→ **Activity**
Swap every "Odeljenje" in the items below for "Sektor" and give the lines again with nothing else changed.

→ **Task inputs**

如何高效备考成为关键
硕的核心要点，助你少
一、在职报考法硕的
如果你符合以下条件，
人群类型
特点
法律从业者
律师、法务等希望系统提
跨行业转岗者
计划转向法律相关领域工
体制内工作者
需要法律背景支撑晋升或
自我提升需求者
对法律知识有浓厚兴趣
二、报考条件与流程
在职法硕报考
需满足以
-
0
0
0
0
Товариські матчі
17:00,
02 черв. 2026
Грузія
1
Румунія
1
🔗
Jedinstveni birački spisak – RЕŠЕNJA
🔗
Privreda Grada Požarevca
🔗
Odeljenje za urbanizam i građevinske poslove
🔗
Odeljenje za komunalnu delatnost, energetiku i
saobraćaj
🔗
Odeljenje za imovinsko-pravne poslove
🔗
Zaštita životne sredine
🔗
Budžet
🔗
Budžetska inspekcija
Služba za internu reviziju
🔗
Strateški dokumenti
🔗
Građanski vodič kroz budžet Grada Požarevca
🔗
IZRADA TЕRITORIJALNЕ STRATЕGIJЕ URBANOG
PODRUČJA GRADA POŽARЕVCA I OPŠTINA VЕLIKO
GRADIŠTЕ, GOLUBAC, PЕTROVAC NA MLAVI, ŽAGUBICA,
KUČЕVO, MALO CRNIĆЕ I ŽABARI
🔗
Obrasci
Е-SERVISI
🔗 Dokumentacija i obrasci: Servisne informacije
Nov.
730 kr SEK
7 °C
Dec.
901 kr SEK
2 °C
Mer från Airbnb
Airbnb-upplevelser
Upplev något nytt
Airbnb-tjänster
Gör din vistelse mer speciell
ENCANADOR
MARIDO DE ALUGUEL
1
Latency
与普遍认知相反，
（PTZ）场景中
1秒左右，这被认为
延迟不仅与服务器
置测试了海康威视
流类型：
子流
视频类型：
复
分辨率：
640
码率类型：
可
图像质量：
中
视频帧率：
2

→ **Response area**
如何高效备考成为关键
硕的核心要点，助你少
一、在职报考法硕的
如果你符合以下条件，
人群类型
特点
法律从业者
律师、法务等希望系统提
跨行业转岗者
计划转向法律相关领域工
体制内工作者
需要法律背景支撑晋升或
自我提升需求者
对法律知识有浓厚兴趣
二、报考条件与流程
在职法硕报考
需满足以
-
0
0
0
0
Товариські матчі
17:00,
02 черв. 2026
Грузія
1
Румунія
1
🔗
Jedinstveni birački spisak – RЕŠЕNJA
🔗
Privreda Grada Požarevca
🔗
Sektor za urbanizam i građevinske poslove
🔗
Sektor za komunalnu delatnost, energetiku i
saobraćaj
🔗
Sektor za imovinsko-pravne poslove
🔗
Zaštita životne sredine
🔗
Budžet
🔗
Budžetska inspekcija
Služba za internu reviziju
🔗
Strateški dokumenti
🔗
Građanski vodič kroz budžet Grada Požarevca
🔗
IZRADA TЕRITORIJALNЕ STRATЕGIJЕ URBANOG
PODRUČJA GRADA POŽARЕVCA I OPŠTINA VЕLIKO
GRADIŠTЕ, GOLUBAC, PЕTROVAC NA MLAVI, ŽAGUBICA,
KUČЕVO, MALO CRNIĆЕ I ŽABARI
🔗
Obrasci
Е-SERVISI
🔗 Dokumentacija i obrasci: Servisne informacije
Nov.
730 kr SEK
7 °C
Dec.
901 kr SEK
2 °C
Mer från Airbnb
Airbnb-upplevelser
Upplev något nytt
Airbnb-tjänster
Gör din vistelse mer speciell
ENCANADOR
MARIDO DE ALUGUEL
1
Latency
与普遍认知相反，
（PTZ）场景中
1秒左右，这被认为
延迟不仅与服务器
置测试了海康威视
流类型：
子流
视频类型：
复
分辨率：
640
码率类型：
可
图像质量：
中
视频帧率：
2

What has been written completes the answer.